Challenges of neural networks
With the power and capabilities of modern artificial neural networks, it's no surprise that neural networks are where most of the attention, resources and developments in artificial intelligence are currently coming from. Yet, while having proven much capability across a wide range of problem areas, neural nets are just one of many practical approaches for machine learning.
Increasingly, news and research are emerging showing the limits of deep learning capabilities, as well as some of the downsides to the neural network approach. Artificial neural networks require massive amounts of data to learn and are very compute-hungry, which can limit their application in certain use cases. Another major downside is that neural networks are a "black box" -- it's not possible to examine how a particular input leads to an output in any sort of explainable or transparent way. For applications that require root-cause analysis or a cause-effect explanation chain, this makes neural networks not a viable solution. For these situations where major decisions must be supported by explanations, "black box" technology is not always appropriate or allowed.

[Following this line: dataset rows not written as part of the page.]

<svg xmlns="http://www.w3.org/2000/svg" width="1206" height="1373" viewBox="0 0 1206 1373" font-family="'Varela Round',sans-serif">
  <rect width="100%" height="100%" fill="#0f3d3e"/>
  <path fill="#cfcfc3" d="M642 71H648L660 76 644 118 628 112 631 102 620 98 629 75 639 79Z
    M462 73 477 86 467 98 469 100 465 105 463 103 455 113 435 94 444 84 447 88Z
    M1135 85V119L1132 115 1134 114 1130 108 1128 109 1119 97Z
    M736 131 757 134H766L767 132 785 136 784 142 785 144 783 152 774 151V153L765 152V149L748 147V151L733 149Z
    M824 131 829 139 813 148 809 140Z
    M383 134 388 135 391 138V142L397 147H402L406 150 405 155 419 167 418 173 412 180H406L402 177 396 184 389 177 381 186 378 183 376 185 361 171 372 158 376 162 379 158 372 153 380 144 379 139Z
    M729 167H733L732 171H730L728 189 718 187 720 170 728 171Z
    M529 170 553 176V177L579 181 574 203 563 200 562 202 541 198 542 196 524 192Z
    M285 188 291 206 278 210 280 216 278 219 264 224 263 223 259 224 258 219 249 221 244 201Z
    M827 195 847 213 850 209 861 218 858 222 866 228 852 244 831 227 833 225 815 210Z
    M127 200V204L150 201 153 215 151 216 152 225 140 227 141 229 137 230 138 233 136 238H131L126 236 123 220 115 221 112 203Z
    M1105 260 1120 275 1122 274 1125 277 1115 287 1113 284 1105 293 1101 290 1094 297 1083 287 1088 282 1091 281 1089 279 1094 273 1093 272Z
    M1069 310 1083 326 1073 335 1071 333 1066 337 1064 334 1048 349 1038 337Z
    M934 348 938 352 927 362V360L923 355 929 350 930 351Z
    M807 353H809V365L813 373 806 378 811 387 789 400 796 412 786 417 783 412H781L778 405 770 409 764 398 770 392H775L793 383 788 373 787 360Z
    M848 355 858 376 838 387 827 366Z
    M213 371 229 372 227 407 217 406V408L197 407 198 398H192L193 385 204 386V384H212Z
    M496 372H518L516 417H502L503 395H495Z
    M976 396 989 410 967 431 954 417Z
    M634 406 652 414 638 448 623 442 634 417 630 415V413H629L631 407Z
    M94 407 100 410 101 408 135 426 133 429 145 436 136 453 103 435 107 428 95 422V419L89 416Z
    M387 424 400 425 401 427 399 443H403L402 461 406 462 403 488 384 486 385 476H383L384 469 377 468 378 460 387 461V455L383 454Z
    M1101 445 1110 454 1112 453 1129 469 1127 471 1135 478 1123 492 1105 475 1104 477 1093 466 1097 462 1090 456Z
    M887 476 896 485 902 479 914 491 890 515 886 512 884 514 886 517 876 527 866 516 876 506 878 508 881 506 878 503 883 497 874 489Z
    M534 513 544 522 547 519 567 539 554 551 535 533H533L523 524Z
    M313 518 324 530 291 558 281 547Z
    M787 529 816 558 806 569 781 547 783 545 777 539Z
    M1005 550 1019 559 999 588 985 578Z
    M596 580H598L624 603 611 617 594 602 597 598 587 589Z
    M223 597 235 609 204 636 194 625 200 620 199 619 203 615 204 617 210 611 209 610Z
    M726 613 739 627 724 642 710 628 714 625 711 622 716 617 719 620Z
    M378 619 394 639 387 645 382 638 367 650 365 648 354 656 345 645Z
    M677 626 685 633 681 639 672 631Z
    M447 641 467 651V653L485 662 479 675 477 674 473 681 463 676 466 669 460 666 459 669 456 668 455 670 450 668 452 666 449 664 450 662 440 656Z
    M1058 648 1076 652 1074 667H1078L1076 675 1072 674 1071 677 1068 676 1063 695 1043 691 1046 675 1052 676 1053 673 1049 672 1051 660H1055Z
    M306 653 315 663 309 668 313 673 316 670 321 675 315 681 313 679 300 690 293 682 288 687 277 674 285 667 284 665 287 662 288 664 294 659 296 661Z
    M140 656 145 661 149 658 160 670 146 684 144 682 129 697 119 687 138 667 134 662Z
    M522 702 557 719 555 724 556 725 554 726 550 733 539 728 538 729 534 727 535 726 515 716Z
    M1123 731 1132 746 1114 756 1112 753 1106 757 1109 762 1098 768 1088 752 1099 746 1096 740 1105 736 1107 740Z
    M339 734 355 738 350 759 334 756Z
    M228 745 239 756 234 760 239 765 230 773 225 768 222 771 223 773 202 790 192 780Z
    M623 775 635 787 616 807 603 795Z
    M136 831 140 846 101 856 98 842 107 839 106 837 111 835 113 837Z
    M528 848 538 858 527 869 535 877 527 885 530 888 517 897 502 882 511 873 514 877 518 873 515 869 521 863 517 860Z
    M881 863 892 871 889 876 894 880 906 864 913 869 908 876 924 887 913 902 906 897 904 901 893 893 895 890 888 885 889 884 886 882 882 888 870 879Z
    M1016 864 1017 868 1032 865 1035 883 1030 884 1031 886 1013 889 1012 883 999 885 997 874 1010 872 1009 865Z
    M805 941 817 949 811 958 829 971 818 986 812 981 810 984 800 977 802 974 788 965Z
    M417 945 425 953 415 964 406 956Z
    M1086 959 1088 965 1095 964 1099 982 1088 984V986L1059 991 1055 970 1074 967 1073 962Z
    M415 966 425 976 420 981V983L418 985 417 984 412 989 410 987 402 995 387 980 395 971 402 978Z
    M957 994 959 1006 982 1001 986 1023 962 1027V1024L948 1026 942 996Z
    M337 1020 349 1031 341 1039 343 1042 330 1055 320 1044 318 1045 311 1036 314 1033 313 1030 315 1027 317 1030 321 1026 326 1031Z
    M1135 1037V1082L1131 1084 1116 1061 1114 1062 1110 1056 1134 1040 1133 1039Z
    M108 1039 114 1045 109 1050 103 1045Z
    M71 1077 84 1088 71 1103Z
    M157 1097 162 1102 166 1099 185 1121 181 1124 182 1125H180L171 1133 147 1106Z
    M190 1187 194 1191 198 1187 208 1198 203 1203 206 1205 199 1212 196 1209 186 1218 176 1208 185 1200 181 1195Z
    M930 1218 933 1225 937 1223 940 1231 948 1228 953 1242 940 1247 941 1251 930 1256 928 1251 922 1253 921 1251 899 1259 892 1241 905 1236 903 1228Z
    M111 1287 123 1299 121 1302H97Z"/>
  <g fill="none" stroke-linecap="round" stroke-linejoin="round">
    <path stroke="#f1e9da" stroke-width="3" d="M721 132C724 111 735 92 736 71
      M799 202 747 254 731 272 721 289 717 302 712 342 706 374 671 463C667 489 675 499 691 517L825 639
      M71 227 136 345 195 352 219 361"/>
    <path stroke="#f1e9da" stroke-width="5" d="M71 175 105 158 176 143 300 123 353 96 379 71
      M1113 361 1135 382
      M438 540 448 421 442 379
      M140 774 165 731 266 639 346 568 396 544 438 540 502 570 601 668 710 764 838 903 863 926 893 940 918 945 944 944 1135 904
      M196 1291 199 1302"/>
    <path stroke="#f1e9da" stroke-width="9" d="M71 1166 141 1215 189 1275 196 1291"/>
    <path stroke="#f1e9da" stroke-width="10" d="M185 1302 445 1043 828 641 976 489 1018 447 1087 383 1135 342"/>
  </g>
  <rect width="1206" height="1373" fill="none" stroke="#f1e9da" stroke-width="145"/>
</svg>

Additionally, neural nets are good at classification and clustering of data, but they are not great at other decision-making or learning scenarios such as deduction and reasoning. We're also starting to see how artificial neurons learn differently from how the human brain works. Children who are just beginning to learn and explore the world around them don't rely on supervised learning as their sole method of learning. Rather, they explore and discover the world. Indeed, it might be a combination of supervised, unsupervised and reinforcement learning that pushes the next breakthrough in AI forward. As such, while neural networks are responsible in large part for the advancement of AI that has brought about renewed interest and investment, neural networks are just a piece of the puzzle that is advancing the state of AI.